Sonko à l’Assemblée nationale : Bougar Diouf (UPS) répond à Me Me Demba Ciré Bathily
« Me Bathily, votre analyse développée sur la supposée réintégration automatique de Ousmane Sonko à Assemblée nationale du Sénégal soulève de sérieuses réserves juridiques et institutionnelles. Sous une apparence doctrinale, vous tentez en réalité d’imposer une lecture unique d’une question pourtant profondément controversée. » La remarque est du président de l'Union des panafricanistes sénégalais (UPS), qui a tenu à répondre à Me Demba Ciré Bathily, à travers une sortie intitulée : « Le droit ne peut pas être confisqué par une interprétation politique ».
Bougar Diouf explique que « le premier problème réside dans la présentation du dossier comme une “évidence juridique”. Or, lorsqu’une question divise juristes, constitutionnalistes et acteurs institutionnels, nul ne peut honnêtement prétendre détenir seul la vérité du droit. » Il rappelle que le rôle du juriste n’est pas d’imposer une conclusion politique sous couvert de technicité juridique, mais d’exposer avec équilibre les différentes interprétations possibles des textes. »

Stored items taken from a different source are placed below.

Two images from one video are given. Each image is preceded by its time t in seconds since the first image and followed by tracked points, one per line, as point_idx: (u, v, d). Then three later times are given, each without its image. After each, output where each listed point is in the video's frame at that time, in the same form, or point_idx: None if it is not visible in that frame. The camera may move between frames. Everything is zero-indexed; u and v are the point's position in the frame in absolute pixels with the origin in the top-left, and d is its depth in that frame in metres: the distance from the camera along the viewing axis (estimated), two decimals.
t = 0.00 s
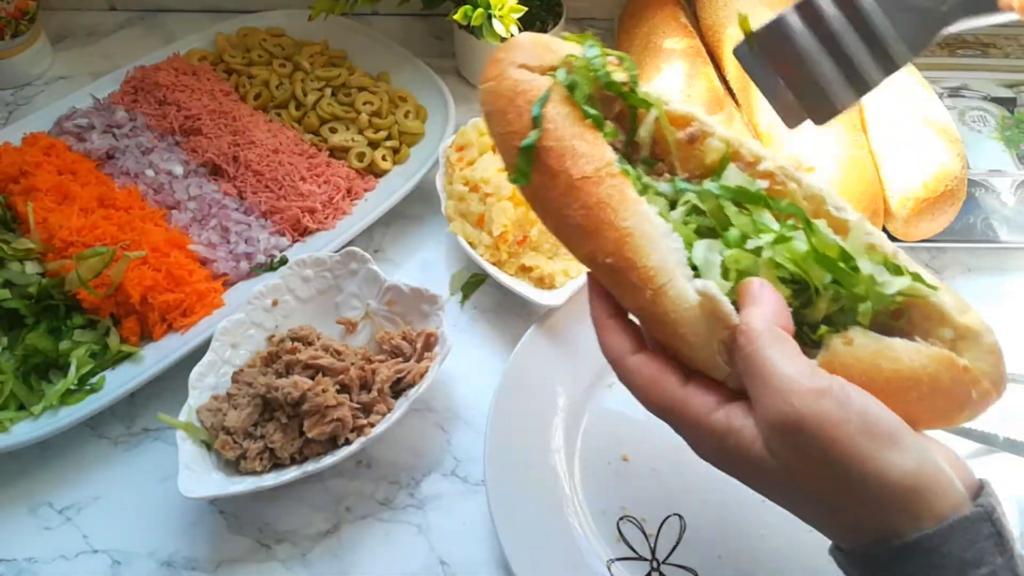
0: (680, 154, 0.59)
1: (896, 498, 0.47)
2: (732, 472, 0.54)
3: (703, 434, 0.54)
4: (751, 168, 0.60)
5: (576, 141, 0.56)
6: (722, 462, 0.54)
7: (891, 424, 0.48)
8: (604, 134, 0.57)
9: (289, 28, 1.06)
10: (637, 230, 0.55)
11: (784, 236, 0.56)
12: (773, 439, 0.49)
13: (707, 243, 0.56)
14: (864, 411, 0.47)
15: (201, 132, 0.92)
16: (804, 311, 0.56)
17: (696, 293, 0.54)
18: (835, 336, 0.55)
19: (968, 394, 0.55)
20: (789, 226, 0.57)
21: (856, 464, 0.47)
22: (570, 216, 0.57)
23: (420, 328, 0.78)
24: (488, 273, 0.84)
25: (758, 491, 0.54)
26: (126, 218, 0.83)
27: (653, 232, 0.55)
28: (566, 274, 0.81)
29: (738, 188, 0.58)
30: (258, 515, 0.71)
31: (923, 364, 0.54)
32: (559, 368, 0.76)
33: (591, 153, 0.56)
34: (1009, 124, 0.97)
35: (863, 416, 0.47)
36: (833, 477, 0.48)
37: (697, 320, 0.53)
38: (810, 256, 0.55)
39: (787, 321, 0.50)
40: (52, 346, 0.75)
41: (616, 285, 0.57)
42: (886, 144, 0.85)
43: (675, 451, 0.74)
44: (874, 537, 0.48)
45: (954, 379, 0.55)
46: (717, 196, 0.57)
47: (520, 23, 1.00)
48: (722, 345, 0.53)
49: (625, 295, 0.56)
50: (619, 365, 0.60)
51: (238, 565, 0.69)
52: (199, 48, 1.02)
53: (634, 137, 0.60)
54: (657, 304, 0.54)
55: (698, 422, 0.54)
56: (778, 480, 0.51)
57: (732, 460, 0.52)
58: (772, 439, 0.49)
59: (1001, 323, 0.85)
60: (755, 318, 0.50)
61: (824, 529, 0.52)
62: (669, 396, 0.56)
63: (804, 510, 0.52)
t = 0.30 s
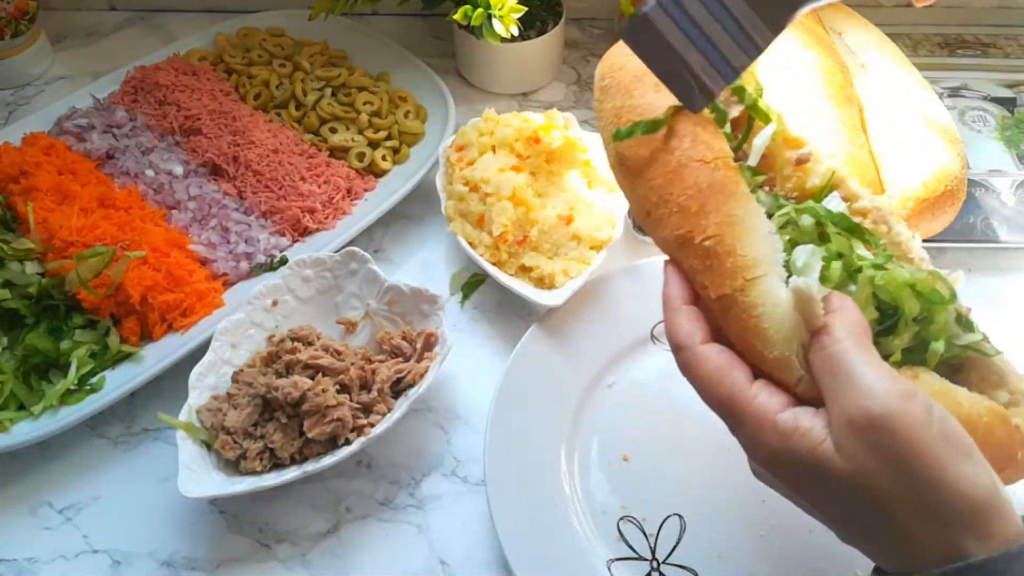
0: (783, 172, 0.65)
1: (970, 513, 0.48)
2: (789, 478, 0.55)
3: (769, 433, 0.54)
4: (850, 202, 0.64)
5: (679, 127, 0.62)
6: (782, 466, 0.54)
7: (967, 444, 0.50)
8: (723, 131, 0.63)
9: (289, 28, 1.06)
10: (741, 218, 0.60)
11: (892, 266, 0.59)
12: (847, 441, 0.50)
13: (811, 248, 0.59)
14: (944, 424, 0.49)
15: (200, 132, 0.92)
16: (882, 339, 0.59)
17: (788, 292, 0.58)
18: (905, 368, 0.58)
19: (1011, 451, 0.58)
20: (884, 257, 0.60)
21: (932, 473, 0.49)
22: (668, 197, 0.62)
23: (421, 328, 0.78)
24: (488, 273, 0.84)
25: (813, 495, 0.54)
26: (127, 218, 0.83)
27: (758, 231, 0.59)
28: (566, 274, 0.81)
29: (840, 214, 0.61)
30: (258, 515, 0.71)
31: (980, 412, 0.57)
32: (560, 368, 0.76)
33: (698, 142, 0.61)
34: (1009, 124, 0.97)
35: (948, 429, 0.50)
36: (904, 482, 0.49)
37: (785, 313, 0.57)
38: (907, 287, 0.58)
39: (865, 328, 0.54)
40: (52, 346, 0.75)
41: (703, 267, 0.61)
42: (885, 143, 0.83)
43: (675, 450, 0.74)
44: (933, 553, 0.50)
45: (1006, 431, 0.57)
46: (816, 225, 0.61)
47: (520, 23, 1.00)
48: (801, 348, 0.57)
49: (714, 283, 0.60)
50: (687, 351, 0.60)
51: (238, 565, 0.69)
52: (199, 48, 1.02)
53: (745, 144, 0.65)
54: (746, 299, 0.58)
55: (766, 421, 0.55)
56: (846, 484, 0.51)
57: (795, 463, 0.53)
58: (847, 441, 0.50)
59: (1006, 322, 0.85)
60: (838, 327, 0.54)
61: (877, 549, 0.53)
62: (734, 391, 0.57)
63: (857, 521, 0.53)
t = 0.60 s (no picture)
0: (740, 175, 0.61)
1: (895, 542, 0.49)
2: (735, 494, 0.57)
3: (711, 454, 0.56)
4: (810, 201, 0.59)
5: (615, 139, 0.61)
6: (726, 484, 0.56)
7: (893, 472, 0.49)
8: (669, 142, 0.61)
9: (289, 28, 1.06)
10: (676, 243, 0.57)
11: (839, 280, 0.56)
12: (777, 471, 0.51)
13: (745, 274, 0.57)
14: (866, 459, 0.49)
15: (201, 132, 0.92)
16: (834, 354, 0.56)
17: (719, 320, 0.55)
18: (860, 383, 0.55)
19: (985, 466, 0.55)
20: (840, 267, 0.57)
21: (854, 506, 0.49)
22: (614, 220, 0.61)
23: (421, 328, 0.78)
24: (488, 273, 0.84)
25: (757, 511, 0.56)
26: (127, 218, 0.83)
27: (690, 253, 0.57)
28: (566, 274, 0.81)
29: (794, 223, 0.58)
30: (258, 515, 0.71)
31: (942, 426, 0.54)
32: (561, 368, 0.76)
33: (638, 162, 0.59)
34: (1010, 124, 0.97)
35: (872, 461, 0.49)
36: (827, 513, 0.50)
37: (718, 342, 0.55)
38: (855, 302, 0.54)
39: (802, 354, 0.52)
40: (52, 346, 0.75)
41: (647, 293, 0.59)
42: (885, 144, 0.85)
43: (676, 450, 0.74)
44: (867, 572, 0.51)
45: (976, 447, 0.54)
46: (770, 234, 0.58)
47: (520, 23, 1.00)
48: (738, 372, 0.55)
49: (654, 306, 0.59)
50: (639, 370, 0.61)
51: (238, 565, 0.69)
52: (199, 48, 1.02)
53: (700, 151, 0.63)
54: (682, 325, 0.56)
55: (706, 442, 0.56)
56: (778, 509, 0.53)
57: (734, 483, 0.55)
58: (776, 471, 0.51)
59: (1005, 321, 0.85)
60: (769, 352, 0.51)
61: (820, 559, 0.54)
62: (680, 411, 0.58)
63: (797, 536, 0.54)
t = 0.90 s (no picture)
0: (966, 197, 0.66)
1: None
2: (875, 456, 0.56)
3: (866, 406, 0.56)
4: None
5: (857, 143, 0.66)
6: (869, 441, 0.55)
7: None
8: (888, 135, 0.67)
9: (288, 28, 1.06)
10: (900, 212, 0.62)
11: None
12: (939, 428, 0.50)
13: (956, 260, 0.59)
14: None
15: (201, 132, 0.92)
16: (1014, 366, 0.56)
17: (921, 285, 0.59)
18: None
19: None
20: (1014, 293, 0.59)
21: (1014, 478, 0.47)
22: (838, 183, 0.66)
23: (421, 328, 0.78)
24: (488, 273, 0.84)
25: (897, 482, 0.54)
26: (127, 218, 0.83)
27: (905, 224, 0.62)
28: (566, 274, 0.80)
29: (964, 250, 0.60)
30: (258, 515, 0.71)
31: None
32: (561, 368, 0.76)
33: (872, 160, 0.65)
34: (1009, 124, 0.97)
35: None
36: (981, 477, 0.48)
37: (911, 302, 0.59)
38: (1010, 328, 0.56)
39: (989, 337, 0.53)
40: (52, 346, 0.75)
41: (849, 247, 0.64)
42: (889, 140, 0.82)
43: (675, 450, 0.74)
44: (994, 560, 0.48)
45: None
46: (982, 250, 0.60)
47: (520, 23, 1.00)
48: (921, 343, 0.58)
49: (857, 261, 0.64)
50: (812, 320, 0.63)
51: (238, 565, 0.69)
52: (199, 48, 1.02)
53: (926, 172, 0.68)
54: (875, 284, 0.62)
55: (867, 394, 0.56)
56: (924, 472, 0.51)
57: (878, 438, 0.54)
58: (938, 428, 0.50)
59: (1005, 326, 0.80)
60: (961, 324, 0.53)
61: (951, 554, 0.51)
62: (843, 364, 0.59)
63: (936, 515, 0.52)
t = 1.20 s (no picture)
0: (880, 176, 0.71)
1: (969, 499, 0.49)
2: (816, 450, 0.59)
3: (801, 402, 0.59)
4: (941, 209, 0.68)
5: (768, 127, 0.70)
6: (807, 435, 0.59)
7: (975, 434, 0.51)
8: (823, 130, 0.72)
9: (288, 28, 1.06)
10: (808, 210, 0.66)
11: (955, 273, 0.60)
12: (863, 418, 0.53)
13: (865, 246, 0.62)
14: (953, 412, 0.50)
15: (201, 132, 0.92)
16: (938, 340, 0.60)
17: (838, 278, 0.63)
18: (961, 369, 0.60)
19: None
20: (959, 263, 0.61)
21: (933, 455, 0.50)
22: (753, 186, 0.70)
23: (421, 328, 0.78)
24: (488, 273, 0.84)
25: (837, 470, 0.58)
26: (127, 218, 0.83)
27: (817, 220, 0.65)
28: (566, 274, 0.80)
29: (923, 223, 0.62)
30: (259, 515, 0.71)
31: None
32: (561, 368, 0.76)
33: (788, 144, 0.69)
34: (1009, 124, 0.97)
35: (960, 418, 0.50)
36: (904, 459, 0.51)
37: (830, 296, 0.63)
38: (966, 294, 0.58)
39: (904, 319, 0.56)
40: (52, 346, 0.75)
41: (771, 250, 0.68)
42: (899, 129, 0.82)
43: (676, 450, 0.74)
44: (928, 534, 0.52)
45: None
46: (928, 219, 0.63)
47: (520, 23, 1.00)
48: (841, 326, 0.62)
49: (776, 262, 0.67)
50: (747, 327, 0.66)
51: (238, 565, 0.69)
52: (199, 48, 1.03)
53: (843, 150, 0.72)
54: (800, 281, 0.65)
55: (801, 390, 0.59)
56: (856, 459, 0.55)
57: (815, 432, 0.57)
58: (862, 418, 0.54)
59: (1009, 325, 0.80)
60: (875, 311, 0.56)
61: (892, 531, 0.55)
62: (779, 361, 0.62)
63: (874, 497, 0.55)
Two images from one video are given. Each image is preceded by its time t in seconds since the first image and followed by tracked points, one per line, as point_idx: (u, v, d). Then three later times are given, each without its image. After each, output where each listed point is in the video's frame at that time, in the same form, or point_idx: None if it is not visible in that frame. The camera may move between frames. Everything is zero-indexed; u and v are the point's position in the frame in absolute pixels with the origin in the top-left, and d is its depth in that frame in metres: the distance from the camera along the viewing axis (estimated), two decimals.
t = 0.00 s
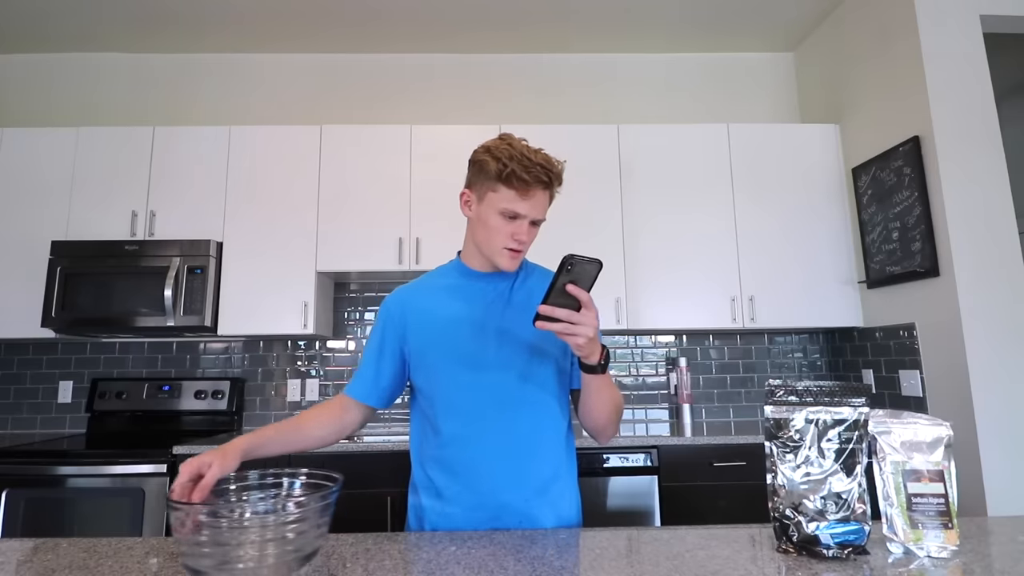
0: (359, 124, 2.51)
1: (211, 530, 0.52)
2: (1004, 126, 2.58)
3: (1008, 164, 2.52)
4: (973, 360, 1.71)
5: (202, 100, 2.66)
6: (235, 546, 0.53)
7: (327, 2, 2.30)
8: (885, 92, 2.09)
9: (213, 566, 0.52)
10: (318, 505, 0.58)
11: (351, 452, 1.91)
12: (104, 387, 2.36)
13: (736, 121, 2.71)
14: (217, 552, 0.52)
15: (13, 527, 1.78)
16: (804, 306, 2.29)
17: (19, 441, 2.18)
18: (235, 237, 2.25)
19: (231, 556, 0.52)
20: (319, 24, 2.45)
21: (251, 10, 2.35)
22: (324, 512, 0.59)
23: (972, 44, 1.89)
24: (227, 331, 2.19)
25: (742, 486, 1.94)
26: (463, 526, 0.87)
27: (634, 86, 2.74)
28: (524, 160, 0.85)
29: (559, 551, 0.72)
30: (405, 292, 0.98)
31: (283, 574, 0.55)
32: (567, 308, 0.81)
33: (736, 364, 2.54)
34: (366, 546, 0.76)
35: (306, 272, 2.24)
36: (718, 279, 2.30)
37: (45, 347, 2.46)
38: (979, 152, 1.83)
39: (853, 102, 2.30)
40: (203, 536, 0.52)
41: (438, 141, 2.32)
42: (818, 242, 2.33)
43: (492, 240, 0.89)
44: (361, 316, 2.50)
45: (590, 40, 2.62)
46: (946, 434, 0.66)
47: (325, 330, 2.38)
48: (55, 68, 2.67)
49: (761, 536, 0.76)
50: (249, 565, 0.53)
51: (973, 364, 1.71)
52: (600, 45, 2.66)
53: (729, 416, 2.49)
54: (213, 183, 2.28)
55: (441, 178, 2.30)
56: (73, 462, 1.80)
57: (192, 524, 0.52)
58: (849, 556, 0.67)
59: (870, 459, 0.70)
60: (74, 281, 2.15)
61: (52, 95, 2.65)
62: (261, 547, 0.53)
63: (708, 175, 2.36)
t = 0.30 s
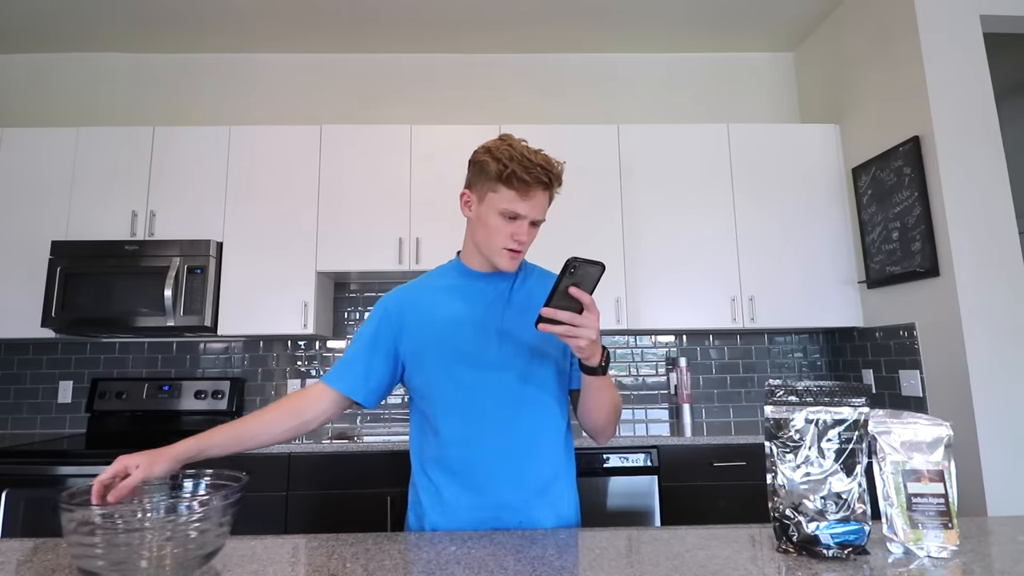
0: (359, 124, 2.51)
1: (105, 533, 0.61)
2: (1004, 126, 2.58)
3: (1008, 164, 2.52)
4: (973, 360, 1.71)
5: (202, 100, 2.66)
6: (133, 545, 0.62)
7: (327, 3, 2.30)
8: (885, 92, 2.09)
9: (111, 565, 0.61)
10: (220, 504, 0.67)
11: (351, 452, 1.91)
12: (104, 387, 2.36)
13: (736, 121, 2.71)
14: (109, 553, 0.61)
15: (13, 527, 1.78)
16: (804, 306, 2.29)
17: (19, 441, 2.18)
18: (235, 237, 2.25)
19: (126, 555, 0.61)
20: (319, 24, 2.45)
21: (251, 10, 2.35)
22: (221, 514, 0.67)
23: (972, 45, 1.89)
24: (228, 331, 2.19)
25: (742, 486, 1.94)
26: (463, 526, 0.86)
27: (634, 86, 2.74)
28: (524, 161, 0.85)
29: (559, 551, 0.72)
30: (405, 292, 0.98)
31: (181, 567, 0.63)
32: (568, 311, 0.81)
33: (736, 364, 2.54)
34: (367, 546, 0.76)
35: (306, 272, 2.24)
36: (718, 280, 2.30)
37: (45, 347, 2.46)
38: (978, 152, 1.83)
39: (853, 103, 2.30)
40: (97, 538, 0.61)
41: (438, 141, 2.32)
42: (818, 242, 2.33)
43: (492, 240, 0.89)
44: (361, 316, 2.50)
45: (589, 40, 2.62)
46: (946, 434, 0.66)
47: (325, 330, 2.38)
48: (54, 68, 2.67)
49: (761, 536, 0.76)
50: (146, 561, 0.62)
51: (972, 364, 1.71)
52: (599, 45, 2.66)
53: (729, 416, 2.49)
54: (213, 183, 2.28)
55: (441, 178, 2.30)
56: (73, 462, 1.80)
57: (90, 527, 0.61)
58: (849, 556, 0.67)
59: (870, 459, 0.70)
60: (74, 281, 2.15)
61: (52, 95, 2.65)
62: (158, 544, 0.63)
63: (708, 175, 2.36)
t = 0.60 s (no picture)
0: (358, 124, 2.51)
1: (76, 535, 0.63)
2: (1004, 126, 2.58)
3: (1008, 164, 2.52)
4: (973, 360, 1.71)
5: (202, 100, 2.66)
6: (104, 545, 0.64)
7: (327, 2, 2.30)
8: (885, 92, 2.09)
9: (83, 565, 0.63)
10: (193, 505, 0.70)
11: (351, 452, 1.91)
12: (104, 387, 2.36)
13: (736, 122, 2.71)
14: (84, 553, 0.63)
15: (13, 527, 1.78)
16: (804, 306, 2.29)
17: (19, 441, 2.18)
18: (236, 237, 2.25)
19: (97, 556, 0.64)
20: (318, 24, 2.45)
21: (252, 10, 2.35)
22: (194, 515, 0.70)
23: (972, 45, 1.89)
24: (228, 331, 2.19)
25: (742, 486, 1.94)
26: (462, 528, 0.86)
27: (634, 86, 2.74)
28: (521, 162, 0.85)
29: (558, 551, 0.72)
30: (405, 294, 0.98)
31: (155, 566, 0.66)
32: (565, 311, 0.81)
33: (736, 364, 2.54)
34: (366, 546, 0.76)
35: (306, 272, 2.24)
36: (718, 280, 2.30)
37: (45, 347, 2.46)
38: (979, 152, 1.83)
39: (853, 103, 2.30)
40: (69, 537, 0.63)
41: (438, 141, 2.32)
42: (818, 242, 2.33)
43: (489, 242, 0.89)
44: (361, 316, 2.50)
45: (590, 40, 2.62)
46: (946, 434, 0.67)
47: (325, 330, 2.38)
48: (55, 68, 2.67)
49: (761, 536, 0.76)
50: (118, 562, 0.64)
51: (972, 364, 1.71)
52: (599, 45, 2.66)
53: (729, 416, 2.49)
54: (212, 183, 2.28)
55: (441, 178, 2.30)
56: (73, 462, 1.80)
57: (62, 529, 0.63)
58: (849, 556, 0.67)
59: (870, 459, 0.70)
60: (74, 281, 2.15)
61: (52, 95, 2.65)
62: (129, 545, 0.65)
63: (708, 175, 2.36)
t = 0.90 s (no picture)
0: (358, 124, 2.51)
1: (76, 535, 0.63)
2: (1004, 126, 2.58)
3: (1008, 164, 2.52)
4: (973, 360, 1.71)
5: (202, 100, 2.66)
6: (104, 545, 0.64)
7: (327, 2, 2.30)
8: (886, 92, 2.09)
9: (82, 566, 0.63)
10: (193, 505, 0.70)
11: (351, 452, 1.91)
12: (104, 387, 2.36)
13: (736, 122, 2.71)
14: (83, 553, 0.63)
15: (13, 527, 1.78)
16: (804, 306, 2.29)
17: (19, 441, 2.18)
18: (236, 238, 2.25)
19: (97, 556, 0.63)
20: (318, 24, 2.45)
21: (252, 10, 2.35)
22: (193, 516, 0.70)
23: (972, 45, 1.89)
24: (228, 331, 2.19)
25: (742, 486, 1.94)
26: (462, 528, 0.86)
27: (633, 86, 2.74)
28: (512, 162, 0.85)
29: (558, 551, 0.72)
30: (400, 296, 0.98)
31: (154, 567, 0.66)
32: (560, 309, 0.81)
33: (736, 364, 2.54)
34: (366, 546, 0.76)
35: (306, 272, 2.24)
36: (719, 280, 2.29)
37: (45, 347, 2.46)
38: (978, 152, 1.83)
39: (853, 102, 2.30)
40: (69, 537, 0.63)
41: (438, 141, 2.32)
42: (818, 242, 2.33)
43: (483, 242, 0.89)
44: (361, 316, 2.50)
45: (590, 40, 2.62)
46: (946, 434, 0.67)
47: (325, 330, 2.38)
48: (54, 68, 2.67)
49: (761, 536, 0.76)
50: (117, 562, 0.64)
51: (972, 364, 1.71)
52: (599, 45, 2.66)
53: (729, 416, 2.49)
54: (212, 183, 2.28)
55: (441, 177, 2.30)
56: (73, 462, 1.80)
57: (63, 529, 0.63)
58: (849, 556, 0.67)
59: (870, 459, 0.70)
60: (74, 281, 2.15)
61: (52, 95, 2.65)
62: (129, 545, 0.65)
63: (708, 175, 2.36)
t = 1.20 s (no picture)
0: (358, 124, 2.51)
1: (76, 534, 0.63)
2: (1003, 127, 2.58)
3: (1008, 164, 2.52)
4: (973, 360, 1.71)
5: (202, 100, 2.66)
6: (104, 545, 0.64)
7: (326, 2, 2.30)
8: (886, 92, 2.09)
9: (81, 565, 0.63)
10: (193, 505, 0.70)
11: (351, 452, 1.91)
12: (104, 387, 2.36)
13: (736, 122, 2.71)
14: (83, 553, 0.63)
15: (13, 526, 1.78)
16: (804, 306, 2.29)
17: (19, 441, 2.19)
18: (235, 237, 2.25)
19: (97, 556, 0.63)
20: (318, 24, 2.45)
21: (252, 10, 2.35)
22: (194, 515, 0.70)
23: (972, 45, 1.89)
24: (228, 331, 2.19)
25: (742, 486, 1.94)
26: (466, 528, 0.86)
27: (633, 86, 2.74)
28: (485, 168, 0.83)
29: (558, 551, 0.72)
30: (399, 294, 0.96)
31: (154, 567, 0.66)
32: (558, 303, 0.81)
33: (736, 364, 2.54)
34: (367, 546, 0.76)
35: (306, 273, 2.24)
36: (718, 280, 2.30)
37: (45, 347, 2.46)
38: (978, 152, 1.83)
39: (853, 102, 2.30)
40: (69, 537, 0.63)
41: (438, 141, 2.32)
42: (818, 242, 2.33)
43: (467, 247, 0.90)
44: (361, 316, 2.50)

Il poursuit : « Me Bathily, vous minimisez excessivement la portée de la déclaration publique faite par M. Sonko lui-même lorsqu’il annonçait avoir déposé sa “lettre de démission”. Une telle déclaration, faite publiquement devant la nation, ne peut être réduite à une simple maladresse verbale sans importance. »
Bougar déclare qu'en droit public, l’intention exprimée publiquement par une autorité politique constitue un élément d’appréciation sérieux, surtout lorsqu’elle produit des effets politiques et institutionnels majeurs.
Par ailleurs, dit-il, prétendre que seule une lettre administrative de “suspension” ferait foi revient à ignorer volontairement le contexte global de l’affaire. Il pense que le débat juridique ne porte pas uniquement sur un mot inscrit dans un document, mais sur la cohérence entre les actes, les déclarations et les conséquences institutionnelles qui en découlent.
Aussi d’avancer : « L’autre faiblesse majeure de votre raisonnement concerne le rôle du Bureau de l'Assemblée nationale du Sénégal. Le présenter comme une simple chambre d’enregistrement juridiquement obligée d’entériner une réintégration automatique est une interprétation discutable. Le Bureau a précisément pour mission de vérifier la régularité des situations parlementaires et d’apprécier leur conformité aux textes en vigueur, notamment dans un contexte marqué par l’adoption d’une nouvelle loi organique en 2025.
Enfin, note Bougar Diouf, « derrière votre vocabulaire juridique, votre vision révèle une orientation clairement politique. Vos expressions telles que “évidence juridique”, “induire l’opinion en erreur” ou encore “application automatique des textes” traduisent davantage un plaidoyer militant erroné qu’une analyse académique neutre et contradictoire. »
En définitive, le président de l’UPS considère que « la réintégration de Ousmane Sonko ne peut être présentée comme une simple formalité dépourvue de débat. Il existe au contraire de véritables interrogations juridiques, institutionnelles et politiques qui méritent d’être examinées avec sérieux, prudence et impartialité. » Pour lui, dans un État de droit, aucune interprétation, aussi habile soit-elle, ne doit être imposée comme une vérité absolue au-dessus du débat républicain.